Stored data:
- - -

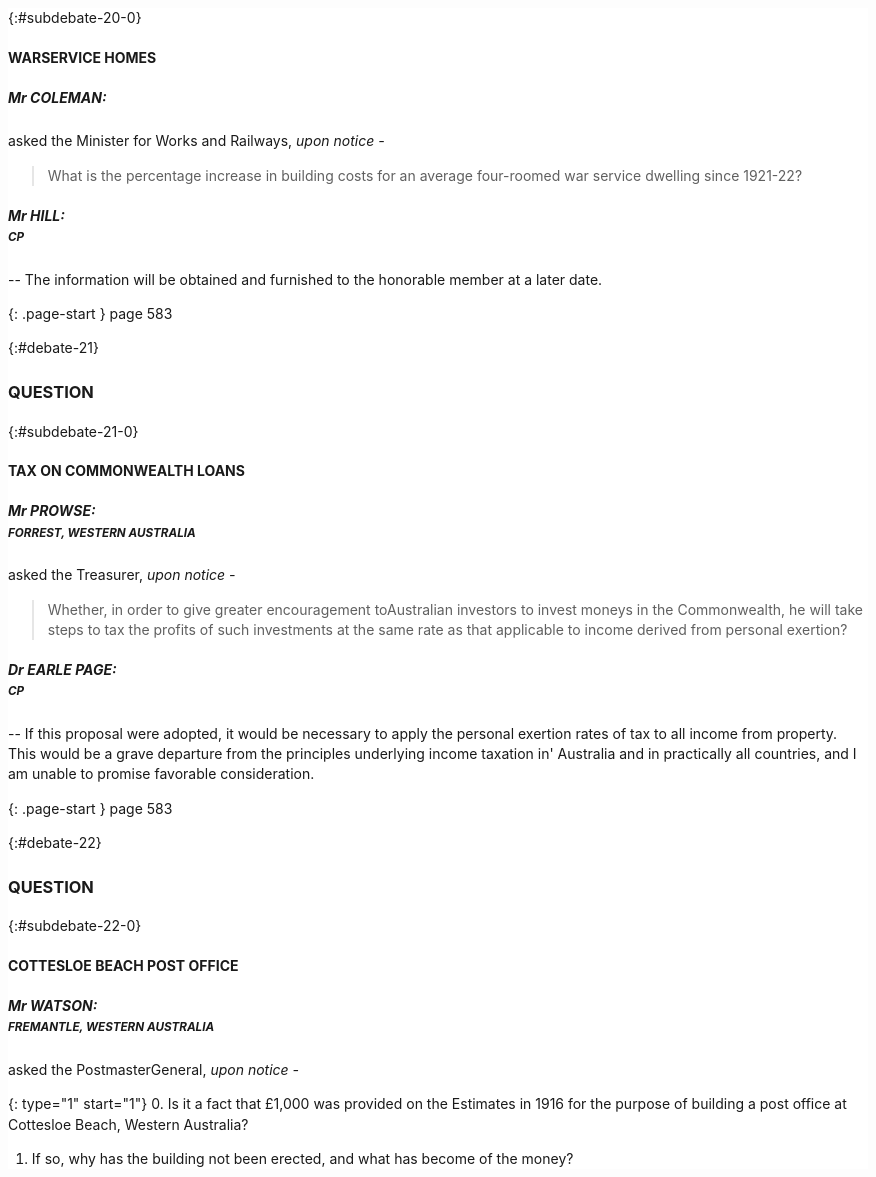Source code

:{:#subdebate-20-0}
#### WARSERVICE HOMES

##### Mr COLEMAN:

asked the Minister for Works and Railways,  *upon notice -* 

  >What is the percentage increase in building costs for an average four-roomed war service dwelling since 1921-22? 

##### Mr HILL:<br><small class="text-muted">CP</small>

-- The information will be obtained and furnished to the honorable member at a later date. 

{: .page-start }
page 583

{:#debate-21}
### QUESTION

{:#subdebate-21-0}
#### TAX ON COMMONWEALTH LOANS

##### Mr PROWSE:<br><small class="text-muted">FORREST, WESTERN AUSTRALIA</small>

asked the Treasurer,  *upon notice -* 

  >Whether, in order to give greater encouragement toAustralian investors to invest moneys in the Commonwealth, he will take steps to tax the profits of such investments at the same rate as that applicable to income derived from personal exertion? 

##### Dr EARLE PAGE:<br><small class="text-muted">CP</small>

-- If this proposal were adopted, it would be necessary to apply the personal exertion rates of tax to all income from property. This would be a grave departure from the principles underlying income taxation in' Australia and in practically all countries, and I am unable to promise favorable consideration. 

{: .page-start }
page 583

{:#debate-22}
### QUESTION

{:#subdebate-22-0}
#### COTTESLOE BEACH POST OFFICE

##### Mr WATSON:<br><small class="text-muted">FREMANTLE, WESTERN AUSTRALIA</small>

asked the PostmasterGeneral,  *upon notice -* 

{: type="1" start="1"}
0. Is it a fact that £1,000 was provided on the Estimates in 1916 for the purpose of building a post office at Cottesloe Beach, Western Australia? 
1. If so, why has the building not been erected, and what has become of the money?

- - -

**WHAT THE TASK REQUIRES**: Out of the records above, pull each line containing the word "will".

**RESPONSE AREA**:
-- The information will be obtained and furnished to the honorable member at a later date. 
  >Whether, in order to give greater encouragement toAustralian investors to invest moneys in the Commonwealth, he will take steps to tax the profits of such investments at the same rate as that applicable to income derived from personal exertion? 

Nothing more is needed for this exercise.